Dem Müller, dem Mehl und dem Bäcker,
Assemblage 2012

Installation mit Eisenguss-Corpus,
Fundstück von r. l.

CHR Norwegischer Dachstein II · Assemblage 2013

Takelwerk – Windwerk – Findwerk

15.3.2014, Roger-Loewig-Haus Bad Belzig, Ausstellungseröffnung
Christa Jeitner: Bezeugte Wirklichkeit

(I ) TAKELWERK

Alte Taue, die vor Zeiten einmal zur See gefahren sind, liegen nun hier im Loewig-Haus auf dem Trockenen. Hanffasern sind in jedem einzelnen Tau verdrillt und Licht und Schatten. Die Taue bilden Ballungen und Wülste, Knoten und Knäuel, wirre Bündel und verwickelte Haufen – und werden auf zweierlei Weise entwickelt. Das Einzelne wird herausgelöst, zersplissen, aufgefasert, auseinandergelegt, Faserläufe werden staunend ertastet und vergrößernd nachgeschaffen. Das Viele wird als Körper verstanden, wird umknüpft, umhüllt, umbunden, neu zur Welt gebracht. Das alles für die Augen.

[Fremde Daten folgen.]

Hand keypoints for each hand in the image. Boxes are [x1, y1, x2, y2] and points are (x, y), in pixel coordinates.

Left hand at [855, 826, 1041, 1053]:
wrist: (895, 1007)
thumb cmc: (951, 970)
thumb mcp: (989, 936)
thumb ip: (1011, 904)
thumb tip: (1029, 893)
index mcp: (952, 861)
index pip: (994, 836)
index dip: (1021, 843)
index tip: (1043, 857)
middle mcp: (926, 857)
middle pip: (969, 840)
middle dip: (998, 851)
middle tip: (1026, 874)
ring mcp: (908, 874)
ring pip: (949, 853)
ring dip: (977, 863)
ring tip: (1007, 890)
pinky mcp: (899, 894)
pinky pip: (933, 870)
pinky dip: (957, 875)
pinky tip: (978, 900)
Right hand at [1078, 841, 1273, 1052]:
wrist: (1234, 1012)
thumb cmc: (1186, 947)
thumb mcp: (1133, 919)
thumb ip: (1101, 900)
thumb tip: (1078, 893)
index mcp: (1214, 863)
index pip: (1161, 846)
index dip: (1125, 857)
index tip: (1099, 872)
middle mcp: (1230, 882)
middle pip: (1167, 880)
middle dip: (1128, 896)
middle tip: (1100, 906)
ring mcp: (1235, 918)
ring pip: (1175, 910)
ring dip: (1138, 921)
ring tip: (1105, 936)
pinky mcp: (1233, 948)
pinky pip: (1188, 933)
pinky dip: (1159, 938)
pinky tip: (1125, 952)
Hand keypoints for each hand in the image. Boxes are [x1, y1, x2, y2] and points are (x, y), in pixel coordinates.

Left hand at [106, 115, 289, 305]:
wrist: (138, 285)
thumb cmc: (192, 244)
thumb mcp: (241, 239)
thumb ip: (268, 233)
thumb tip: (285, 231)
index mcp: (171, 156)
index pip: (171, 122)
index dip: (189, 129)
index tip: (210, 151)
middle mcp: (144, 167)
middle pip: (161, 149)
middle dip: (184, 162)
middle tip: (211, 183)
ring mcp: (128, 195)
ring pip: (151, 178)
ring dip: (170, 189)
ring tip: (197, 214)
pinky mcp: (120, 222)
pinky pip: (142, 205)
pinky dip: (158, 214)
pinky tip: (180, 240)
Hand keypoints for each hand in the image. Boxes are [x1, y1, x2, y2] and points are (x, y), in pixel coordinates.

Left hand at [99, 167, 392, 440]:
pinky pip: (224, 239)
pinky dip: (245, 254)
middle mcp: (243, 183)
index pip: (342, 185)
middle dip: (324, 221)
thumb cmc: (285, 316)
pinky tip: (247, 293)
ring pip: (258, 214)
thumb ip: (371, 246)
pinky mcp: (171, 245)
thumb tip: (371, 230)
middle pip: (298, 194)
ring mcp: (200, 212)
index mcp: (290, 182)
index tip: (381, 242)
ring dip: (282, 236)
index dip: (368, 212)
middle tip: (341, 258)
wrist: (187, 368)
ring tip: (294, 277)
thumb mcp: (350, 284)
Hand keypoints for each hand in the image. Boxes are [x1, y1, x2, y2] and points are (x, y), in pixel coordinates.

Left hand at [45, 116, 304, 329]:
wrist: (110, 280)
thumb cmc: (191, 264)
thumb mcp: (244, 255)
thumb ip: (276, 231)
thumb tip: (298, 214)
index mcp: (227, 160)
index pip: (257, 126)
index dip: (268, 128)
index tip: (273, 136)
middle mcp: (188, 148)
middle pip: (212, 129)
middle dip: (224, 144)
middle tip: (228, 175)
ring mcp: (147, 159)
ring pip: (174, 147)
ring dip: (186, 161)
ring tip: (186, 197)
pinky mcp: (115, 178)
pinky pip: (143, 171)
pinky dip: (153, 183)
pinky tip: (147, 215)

Und der Geruch! Plötzlich trägt mich dieser in die Kindheit zurück. Nein, nicht auf ein Segelschiff mit seiner Takelage – hier im Fläming wiegen sich ja nur Feldsteinkirchen wie Schiffe im weiten Roggenmeer – , sondern nach Niemegk in den klitzekleinen Laden des Seilers und Bürstenmachers. Garne für den Gartenbedarf, Schnüre, Seile, Taue, alles lag da in seinem charakteristischen Geruch, konnte befühlt und betastet werden … Die Seile mussten ja etwas halten, wenn auf dem Hundewagen ein hoch gewölbtes Fuder Heu zu transportieren war, frisch von der Kabel geholt und kreuzförmig über der Plane fixiert (für Ortsfremde: „Kabel“ o.a. „Kawel“ – kleines Wiesen- oder Gartenstück vor der Stadt). Das lederne Geschirr des Schäferhundes und der schräge Brustriemen für den mit ziehenden Hundeführer vom Sattler genäht, der mit seinen eisenbeschlagenen Rädern laut auf dem Kopfsteinpflaster polternde Wagen mit langer Deichsel, etwas wie ein übergroßer Handwagen, vom Stellmacher gefertigt, die Eisenbänder beim Schmied. Ging etwas kaputt, war einer da, der es heil machen konnte. Ja, all diese Handwerke gab es noch Anfang der sechziger Jahre in den stolzen alten Ackerbürgerstädtchen dieser Gegend, und noch viele Gewerke mehr. Erst als Erwachsene lernte ich verstehen, dass hier noch unmittelbar die mittelalterliche Stadtstruktur nachwirkte, welche eine Ansiedlung von Zünften nur innerhalb von Stadtmauern erlaubte, nicht etwa in den zahlreichen Dörfern im Umkreis.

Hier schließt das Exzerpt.